- WORK INSTRUCTIONS: In the house rewiring guide, what is the maximum depth for a horizontal chase cut into a wall?

- PASSAGE SHOWN:
Rewiring a house is always recommended to be carried out by a qualified electrician. As an electrician or tradesperson, you know rewiring a home is a big project that requires careful planning. But with house electrical wiring regulations, tools and supplies changing frequently, there may be some aspects of the job you haven’t considered. Particularly if it’s a job you don’t do regularly.
This professional’s guide will give you a clear understanding of what to consider when rewiring a house and the best practice to follow. Discover the signs that indicate a house needs rewiring and what a rewire involves. Learn what Electrical Installation Condition Reports and current wiring regulations are.
Signs a House Needs Rewiring
If a home hasn’t been rewired for 25-30 years or more, it may need wiring work to bring it up to current standards. But there are other typical signs to look out for that indicate when to rewire a house, such as:
The consumer unit trips out regularly, and fuses or bulbs blow
There’s a crackling or buzzing noise from electrical sockets
The electrical wiring is covered in black rubber, fabric or lead
There are signs of burning, such as discolouration around plugs and sockets or a burning smell
Lights are constantly flickering, and bulbs need to be changed often
There are switches made of cast iron
There’s no labelling on the consumer unit
The consumer unit has a wooden back
Sockets are broken or cracked
Sockets have rounded plug entries instead of 3-pin entries
There are less than two plug sockets in each room
Plugs get very hot
Please note, it is always recommended that this work is completed by a qualified electrician.
What Does Rewiring a House Involve?
Rewiring a house typically involves removing old wiring and installing new electrical wiring and all related components as follows:
Electrical cables are replaced, and a new consumer unit is installed
New cabling is fitted into the walls and beneath the floors
Back boxes on all switches and sockets are replaced with new back boxes
Power and lighting circuits are rewired
Telephone and tv aerial sockets are rewired
Switches, sockets and light fixtures are added or moved if required
Cabling for new technology, such as speakers, CCTV cameras, automated lighting etc., is added if required
All of this wiring work can be broken down into two stages, known as ‘fixes’:
The first fix stage is where you’ll do all the work needed on hidden cabling that must be carried out before plastering. The work typically includes cutting chases and installing cabling into the walls. Then fitting new back boxes for switches and sockets. Rewiring power, heating and lighting circuits. Rewiring phone and TV aerial sockets. Plus, adding cabling for new technology such as burglar alarms, CCTV cameras, smoke detectors, doorbells, outdoor lighting etc.
When cutting chases into walls, there are some key things to remember to ensure you comply with electrical regulations and don’t compromise the stability of the wall:
A vertical chase must not be cut any deeper than one-third of the total wall thickness
In a cavity wall, a vertical chase must be no deeper than one-third of the thickness of the skin it’s being placed in
No chases, whether horizontal or vertical, should be made back-to-back
A horizontal chase must not be cut any deeper than one-sixth of the total wall thickness
In a cavity wall, a horizontal chase must be no deeper than one-sixth of the thickness of the skin it’s being placed in
Chases must go from A to B in a straight line, vertically or horizontally. There must be no diagonal chases
The second fix stage is carried out once all re-plastering is completed and the walls are made good. The work typically includes wiring in the faceplates on switches and sockets. Wiring in light fittings. Connecting items such as cookers, extractor fans, electric showers, heating controls etc. Then everything is connected to the consumer unit and tested to ensure it’s all live.

- RAW DATA:
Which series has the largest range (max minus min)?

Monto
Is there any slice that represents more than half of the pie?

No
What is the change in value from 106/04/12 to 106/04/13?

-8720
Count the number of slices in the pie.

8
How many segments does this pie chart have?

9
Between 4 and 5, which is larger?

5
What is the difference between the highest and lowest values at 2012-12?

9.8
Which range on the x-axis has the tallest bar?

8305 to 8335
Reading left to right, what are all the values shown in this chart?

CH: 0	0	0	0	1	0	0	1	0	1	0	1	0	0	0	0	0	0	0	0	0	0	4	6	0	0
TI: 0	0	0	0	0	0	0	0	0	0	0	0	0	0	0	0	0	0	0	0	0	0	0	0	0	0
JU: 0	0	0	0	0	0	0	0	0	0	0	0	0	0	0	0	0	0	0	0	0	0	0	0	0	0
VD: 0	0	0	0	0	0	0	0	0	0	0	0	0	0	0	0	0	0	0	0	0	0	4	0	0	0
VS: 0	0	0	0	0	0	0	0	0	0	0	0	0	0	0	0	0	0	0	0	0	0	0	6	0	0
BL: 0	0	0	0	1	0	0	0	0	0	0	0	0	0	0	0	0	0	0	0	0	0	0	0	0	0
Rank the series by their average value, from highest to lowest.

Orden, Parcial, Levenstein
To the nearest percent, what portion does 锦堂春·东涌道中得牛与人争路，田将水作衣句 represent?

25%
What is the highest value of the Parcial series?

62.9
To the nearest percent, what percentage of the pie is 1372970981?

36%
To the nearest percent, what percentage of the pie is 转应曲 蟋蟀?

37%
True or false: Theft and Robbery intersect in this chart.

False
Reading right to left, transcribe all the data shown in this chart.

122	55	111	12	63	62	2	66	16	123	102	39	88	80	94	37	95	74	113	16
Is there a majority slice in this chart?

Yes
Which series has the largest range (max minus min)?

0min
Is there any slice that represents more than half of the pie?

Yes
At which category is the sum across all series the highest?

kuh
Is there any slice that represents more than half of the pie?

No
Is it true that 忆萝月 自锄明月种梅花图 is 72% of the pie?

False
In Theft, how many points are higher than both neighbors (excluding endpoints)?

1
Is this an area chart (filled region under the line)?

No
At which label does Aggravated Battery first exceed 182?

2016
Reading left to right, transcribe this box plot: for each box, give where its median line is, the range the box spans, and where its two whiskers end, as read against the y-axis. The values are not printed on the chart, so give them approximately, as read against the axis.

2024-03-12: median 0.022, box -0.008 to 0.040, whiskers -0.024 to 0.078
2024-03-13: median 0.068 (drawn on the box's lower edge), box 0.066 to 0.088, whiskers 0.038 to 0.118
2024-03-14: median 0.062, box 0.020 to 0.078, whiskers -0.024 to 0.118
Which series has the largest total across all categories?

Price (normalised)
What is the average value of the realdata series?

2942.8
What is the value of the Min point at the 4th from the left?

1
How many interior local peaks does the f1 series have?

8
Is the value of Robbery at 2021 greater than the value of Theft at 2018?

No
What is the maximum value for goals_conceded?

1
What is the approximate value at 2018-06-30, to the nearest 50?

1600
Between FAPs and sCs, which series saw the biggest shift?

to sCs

- SOLUTION: One-sixth of the total wall thickness.